§ Directions for this task: Without the pictures, set down every line of the data exactly.

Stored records
• • • • • • •
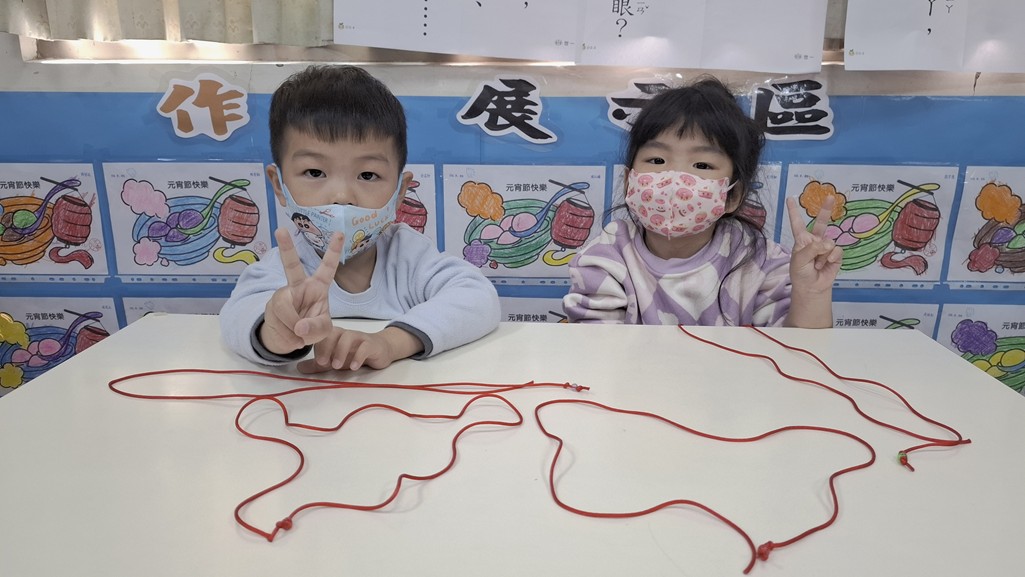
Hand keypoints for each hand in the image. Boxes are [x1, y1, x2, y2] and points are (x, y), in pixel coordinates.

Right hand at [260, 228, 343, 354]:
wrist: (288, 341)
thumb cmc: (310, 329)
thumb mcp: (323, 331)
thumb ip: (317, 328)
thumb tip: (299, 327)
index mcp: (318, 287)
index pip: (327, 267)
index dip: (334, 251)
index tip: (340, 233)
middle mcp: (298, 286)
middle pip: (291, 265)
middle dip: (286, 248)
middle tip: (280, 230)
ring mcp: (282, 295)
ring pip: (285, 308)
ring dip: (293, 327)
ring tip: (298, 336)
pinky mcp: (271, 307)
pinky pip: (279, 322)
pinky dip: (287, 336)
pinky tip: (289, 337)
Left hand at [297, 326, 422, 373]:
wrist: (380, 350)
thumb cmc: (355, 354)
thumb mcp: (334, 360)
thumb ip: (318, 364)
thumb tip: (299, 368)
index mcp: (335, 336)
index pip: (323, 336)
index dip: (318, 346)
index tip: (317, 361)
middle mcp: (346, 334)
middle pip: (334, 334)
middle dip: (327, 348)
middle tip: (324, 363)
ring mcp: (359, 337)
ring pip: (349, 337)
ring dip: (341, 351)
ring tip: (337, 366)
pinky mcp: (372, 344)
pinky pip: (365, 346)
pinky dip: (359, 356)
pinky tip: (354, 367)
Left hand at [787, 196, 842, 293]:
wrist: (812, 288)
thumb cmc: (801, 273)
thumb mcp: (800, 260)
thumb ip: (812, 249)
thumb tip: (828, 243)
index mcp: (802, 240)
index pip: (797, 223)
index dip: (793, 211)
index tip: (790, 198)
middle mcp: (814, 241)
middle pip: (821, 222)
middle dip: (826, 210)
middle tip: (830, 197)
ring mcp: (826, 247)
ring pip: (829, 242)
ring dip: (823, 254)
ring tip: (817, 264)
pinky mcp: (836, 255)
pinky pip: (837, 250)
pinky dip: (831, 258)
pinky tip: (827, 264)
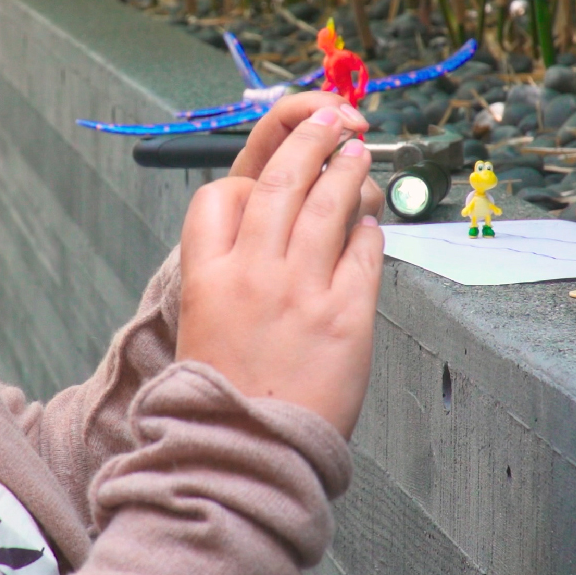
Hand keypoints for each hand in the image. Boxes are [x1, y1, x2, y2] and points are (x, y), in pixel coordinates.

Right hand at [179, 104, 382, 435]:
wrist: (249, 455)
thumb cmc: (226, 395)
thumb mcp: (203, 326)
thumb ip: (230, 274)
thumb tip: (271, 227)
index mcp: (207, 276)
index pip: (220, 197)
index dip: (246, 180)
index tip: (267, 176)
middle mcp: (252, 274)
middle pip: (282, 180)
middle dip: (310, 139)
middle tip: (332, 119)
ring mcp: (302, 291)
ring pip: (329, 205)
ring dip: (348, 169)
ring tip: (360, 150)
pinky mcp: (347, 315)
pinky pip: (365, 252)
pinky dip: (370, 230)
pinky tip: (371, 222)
• • • • • • •
§ Finished task:
Hand keypoints for each hand in the image. Boxes are [x1, y1, x2, y2] and points are (x, y), in pixel coordinates.

Right hand at [260, 228, 343, 354]:
wrist: (288, 341)
thumb cmc: (310, 329)
thumb mcp: (323, 331)
thumb ip: (317, 328)
thumb tip: (299, 327)
index mcp: (318, 287)
index pip: (327, 267)
index dip: (334, 251)
index tip: (340, 233)
middle mcp: (298, 286)
middle pip: (291, 265)
middle dip: (286, 248)
middle tip: (280, 230)
ring mcp: (282, 295)
ring pip: (285, 308)
ring dip: (293, 327)
ring tip: (298, 336)
pinky mcp: (271, 307)
pinky pip: (279, 322)
pinky dip: (287, 336)
pinky tip: (289, 337)
Left hand at [297, 326, 422, 373]:
wrist: (380, 350)
thumb cmc: (355, 354)
thumb mcp: (334, 360)
thumb ip: (318, 364)
thumb tip: (299, 368)
index mcp: (335, 336)
index pip: (323, 336)
index dip: (318, 346)
index tip: (317, 361)
middle mcp: (346, 334)
middle pip: (334, 334)
middle dip: (327, 348)
middle tip: (324, 363)
ring mcp: (359, 337)
ring pip: (349, 337)
ring dip: (341, 351)
ring tip: (337, 366)
pinky mcp: (372, 344)
pinky pip: (365, 346)
pinky dip: (359, 356)
pinky tip: (354, 367)
Left hand at [787, 196, 842, 293]:
wrist: (812, 288)
thumb cmc: (801, 273)
thumb mcp: (800, 260)
thumb ip: (812, 249)
thumb tip: (828, 243)
index mcp: (802, 240)
index pip: (797, 223)
index dip: (793, 211)
index tip: (790, 198)
middle mcp: (814, 241)
middle pip: (821, 222)
middle dip: (826, 210)
middle tip: (830, 197)
ring mcp: (826, 247)
ring pip: (829, 242)
ring dip: (823, 254)
ring tip: (817, 264)
pinky mcp: (836, 255)
pinky pip: (837, 250)
pinky dip: (831, 258)
pinky tip: (827, 264)
Hand keypoints for each hand in the image. Boxes are [x1, y1, x2, y2] and points are (x, y), in pixel coordinates.

Right hand at [179, 104, 382, 435]:
wrist: (249, 455)
thumb cmc: (226, 395)
thumb mcp: (203, 326)
thumb ip: (230, 274)
thumb tip: (271, 227)
index mcp: (207, 276)
index pip: (220, 197)
index dip: (246, 180)
index tip: (267, 176)
middle mcp: (252, 274)
middle pip: (282, 180)
middle dip: (310, 139)
middle tip: (332, 119)
ring mcp: (302, 291)
ring pip: (329, 205)
ring dip: (348, 169)
ring tip: (360, 150)
pinky mcp: (347, 315)
pinky pip: (365, 252)
pinky dip: (370, 230)
pinky tip: (371, 222)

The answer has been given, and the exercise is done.